The astonished being that emerges from this reconstructed self reveals an expansive inclusiveness, in which the self can become anything in the world around it. Though I do not know for sure which poets de Barros read and therefore might have been influenced by, it is hard not to see the connection in this inclusiveness to Whitman’s: “I accommodate the clouds in my eye. / ... I evolve my state of being until I am alongside a rock” and “I’m various people undone.” De barros takes Whitman’s praise of the earth-bound self and adds a dash of mischievousness and sarcasm: “It isn’t bragging when I explain / I have no splendor / I’m more concerned with rust / than with luster.” And like Whitman he exalts the unexalted: “It’s in the lowly I see exuberance,” “I have to monumentalize the poor things of the ground, pissed on by the dew,” and (Whitman would be cheering from the grave): “Park some shit with the sublime.”

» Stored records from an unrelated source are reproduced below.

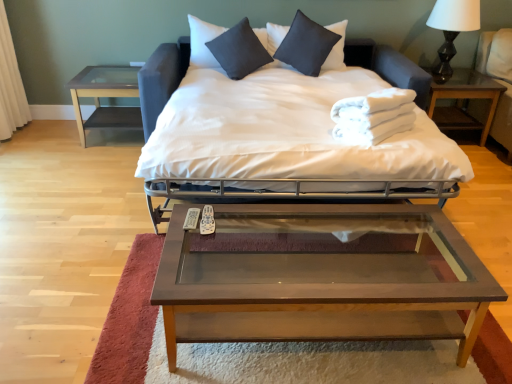
Question: Should I look upward or downward to see white fabric bed at center?

Choices:
 (A) down
 (B) up

Answer: (B)

Question: Can you confirm if white matte table lamp at upper right is positioned to the right of light brown wood armchair at right?

Choices:
 (A) no
 (B) yes

Answer: (A)

Question: From a real-world perspective, is white matte table lamp at upper right on top of light brown wood armchair at right?

Choices:
 (A) yes
 (B) no

Answer: (A)

Question: Are white matte table lamp at upper right and light brown wood armchair at right located far from each other?

Choices:
 (A) no
 (B) yes

Answer: (A)

Question: From the image's perspective, is white matte table lamp at upper right beneath light brown wood armchair at right?

Choices:
 (A) yes
 (B) no

Answer: (B)

Question: Considering the relative sizes of white matte table lamp at upper right and light brown wood armchair at right in the image provided, is white matte table lamp at upper right wider than light brown wood armchair at right?

Choices:
 (A) no
 (B) yes

Answer: (A)

Question: Would you say light brown wood armchair at right is part of white matte table lamp at upper right's contents?

Choices:
 (A) no
 (B) yes

Answer: (A)

Question: From the image's perspective, is white fabric towels at right, the first nightstand positioned from the right, below light brown wood armchair at right?

Choices:
 (A) yes
 (B) no

Answer: (A)

Question: Is white fabric towels at right, the first nightstand positioned from the right, bigger than light brown wood armchair at right?

Choices:
 (A) no
 (B) yes

Answer: (A)

Question: From a real-world perspective, does white fabric towels at right, the second nightstand positioned from the left, stand above light brown wood armchair at right?

Choices:
 (A) no
 (B) yes

Answer: (A)

Question: Is white fabric towels at right, the first nightstand positioned from the right, to the right of light brown wood armchair at right from the viewer's perspective?

Choices:
 (A) no
 (B) yes

Answer: (A)

Question: Does white fabric towels at right, the second nightstand positioned from the left, come behind light brown wood armchair at right?

Choices:
 (A) yes
 (B) no

Answer: (A)

Question: Considering the relative sizes of white fabric towels at right, the first nightstand positioned from the right, and light brown wood armchair at right in the image provided, is white fabric towels at right, the first nightstand positioned from the right, shorter than light brown wood armchair at right?

Choices:
 (A) no
 (B) yes

Answer: (B)

Question: Does clear glass table at left, which appears as the 2th nightstand when viewed from the right, appear on the right side of dark gray satin pillow at upper center, arranged as the second pillow when viewed from the left?

Choices:
 (A) no
 (B) yes

Answer: (A)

I do not mean to overemphasize the role of influence in de Barros’s work. The profusion of connections to other writers clearly serves the poet’s visionary project and places him in the company of great poets, whether de Barros was aware of these connections or not. Likewise many contemporary poets are connected to de Barros in turn, including John Ashbery, Charles Bernstein, Mary Ruefle, among others; whether these poets are aware of his work or not, they are members of his poetic family. De Barros’s startling juxtapositions, his tongue-in-cheek attitude, his commitment to the absurd, his process of “verbal delirium,” lift his poetry to the level of the ecstatic. De Barros asserts: “A frog is a piece of the ground that jumps,” and the same can be said of his poetry. Though it is grounded in the earth, his poetry leaps from thing to idea, concrete object to abstraction and back again, playing tricks on the eye. “In the bone of the lunatic’s speech are the lilies,” de Barros tells us, with a wink. Through the language of nonsense, our poet offers us flowers, presents to us a reassembled world. It is an upside down universe, to be sure, a hall of funhouse mirrors, but isn’t reality more strange than poetry? This collection should fix de Barros in the canon of twentieth-century poets who revolutionized our way of seeing and speaking the world; indeed, who rescued it for us.